Little Ice Age Was Caused by Volcanism

Some of the iconic winter landscapes by Pieter Breughel the Elder rank not only as fine examples of 16th century Dutch art. Paintings such as Breughel’s Hunters in the Snow (1565) also serve as vivid evidence for the so-called Little Ice Age, a period of cold climate conditions and glacier advances in Europe and elsewhere that lasted from the late Middle Ages until the 19th century.

There has been quite some debate over the years about the precise onset and the physical causes of this extended cold spell, with one school of thought favouring low solar activity during the so-called Maunder Minimum and another the cooling effect of big volcanic eruptions.

A paper published today in Geophysical Research Letters may put the solar trigger hypothesis at rest. Gifford Miller of the University of Colorado in Boulder, and his colleagues, suggest that the Little Ice Age began abruptly between 1275 and 1300 AD following four large sulfur-rich explosive eruptions, most likely in the tropics, over a mere 50-year period.

Sulfate particles hurled high up into the atmosphere by the massive eruptions would have reduced the amount of sunlight reaching the ground and caused a series of cold summers. The team dated ice growth records from Baffin Island and Iceland which indicate that glaciers and Arctic sea ice did advance abruptly at the time.  The resulting climate feedbacks seem to have maintained cold conditions for centuries.

“What is new in this study is that the authors have data on the growth of small icecaps in Canada and Iceland, showing a rapid increase in ice volume at the end of the 13th and close to the middle of the 15th century,” says Georg Feulner, a climate scientist at the Potsdam Institute of Climate Impact Research in Germany.

“These periods coincide with phases of strong volcanic eruptions, but a mechanism is required to produce cooling on longer timescales as the temperature drop after volcanic eruptions typically last only for a few years.

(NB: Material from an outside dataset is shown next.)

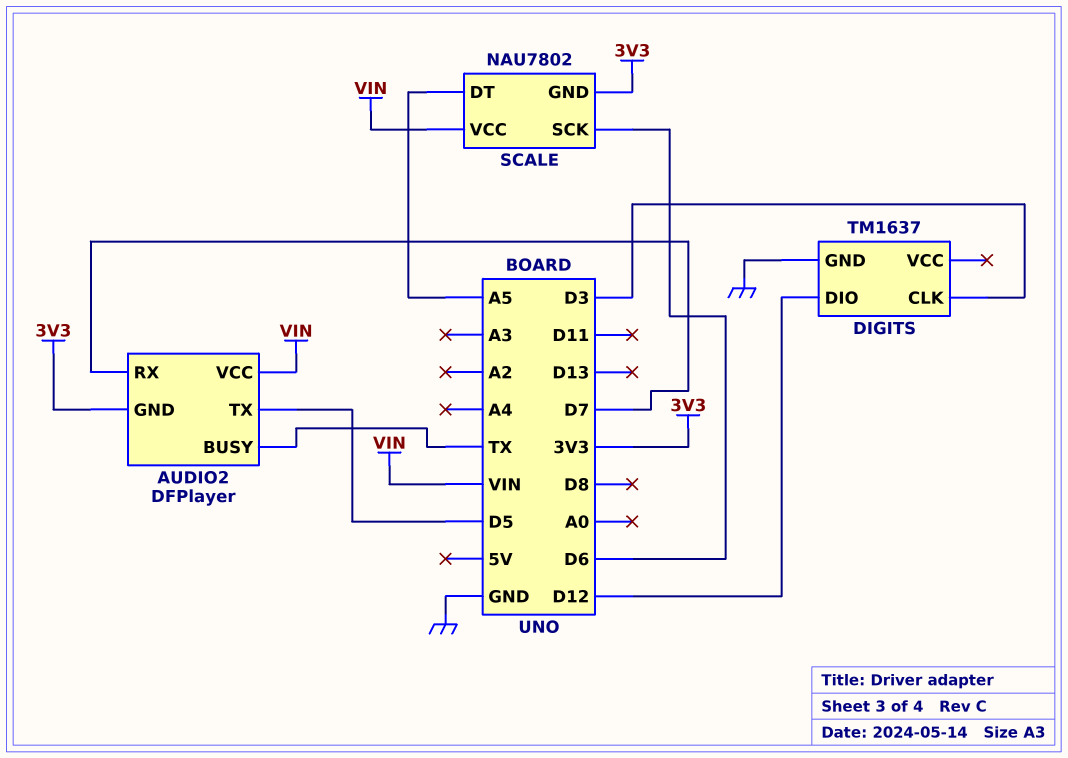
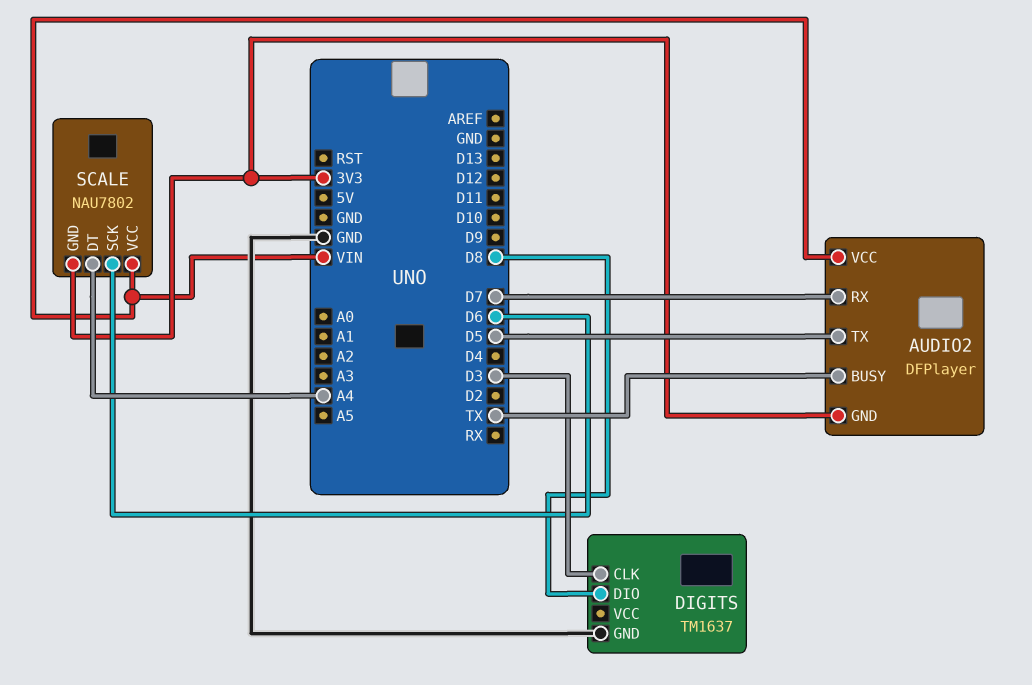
DIGITS pin DIO: D12 -> D8
SCALE pin DT: A5 -> A4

In climate model simulations, the authors find that the persistent cooling observed in the climate records can be explained by expanded sea ice resulting in cooling by the ice-albedo feedback mechanism, and cooling in large parts of the North Atlantic by sea-ice export from theArctic.”

Over at the New York Time’s DotEarth blog, Jennifer Francis, a climate and sea ice researcher at Rutgers University inNew Jersey, comments on the significance of the findings.

“During the past several decades we have seen the enhanced warming of the Arctic owing to a variety of feedbacks involving snow, sea ice, and water vapor, but Arctic Amplification also works in the reverse direction, as in the case of the little ice age.”

“If a similar series of strong volcanic eruptions were to happen in the next few decades, we would likely experience global cooling with an amplified response at high latitudes. As long as greenhouse gases continue to accumulate in the atmosphere, however, the cooling can only be temporary.”